12 Een uit hen, zijnde hun eigen profeet, heeft gezegd: De Kretensen zijn altijd leugenachtig, kwade beesten, luie buiken.
Quelqu’un d’entre eux, leur propre prophète, a dit: “Les Crétois sont toujours menteurs, de méchantes bêtes, des ventres paresseux.”
13 Deze getuigenis is waar.

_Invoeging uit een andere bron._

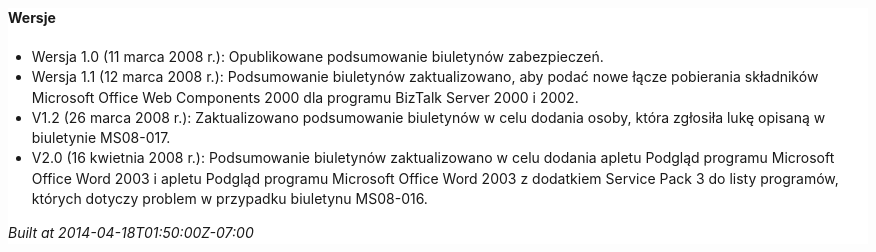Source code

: #### Wersje

-   Wersja 1.0 (11 marca 2008 r.): Opublikowane podsumowanie biuletynów zabezpieczeń.
-   Wersja 1.1 (12 marca 2008 r.): Podsumowanie biuletynów zaktualizowano, aby podać nowe łącze pobierania składników Microsoft Office Web Components 2000 dla programu BizTalk Server 2000 i 2002.
-   V1.2 (26 marca 2008 r.): Zaktualizowano podsumowanie biuletynów w celu dodania osoby, która zgłosiła lukę opisaną w biuletynie MS08-017.
-   V2.0 (16 kwietnia 2008 r.): Podsumowanie biuletynów zaktualizowano w celu dodania apletu Podgląd programu Microsoft Office Word 2003 i apletu Podgląd programu Microsoft Office Word 2003 z dodatkiem Service Pack 3 do listy programów, których dotyczy problem w przypadku biuletynu MS08-016.

*Built at 2014-04-18T01:50:00Z-07:00*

Daarom bestraf hen scherpelijk, opdat zij gezond mogen zijn in het geloof.
Ce témoignage est vrai; c’est pourquoi reprends-les vertement, afin qu’ils soient sains dans la foi,
14 En zich niet begeven tot Joodse fabelen, en geboden der mensen, die hen van de waarheid afkeren.
ne s’attachant pas aux fables judaïques et aux commandements des hommes qui se détournent de la vérité.
15 Alle dingen zijn wel rein den reinen, maar den bevlekten en ongelovigen is geen ding rein, maar beide hun verstand en geweten zijn bevlekt.
Toutes choses sont pures pour ceux qui sont purs; mais, pour ceux qui sont souillés et incrédules, rien n’est pur, mais leur entendement et leur conscience sont souillés.
16 Zij belijden, dat zij God kennen, maar zij verloochenen Hem met de werken, alzo zij gruwelijk zijn en ongehoorzaam, en tot alle goed werk ongeschikt.
Ils professent connaître Dieu, mais par leurs œuvres ils le renient, étant abominables et désobéissants, et, à l’égard de toute bonne œuvre, réprouvés.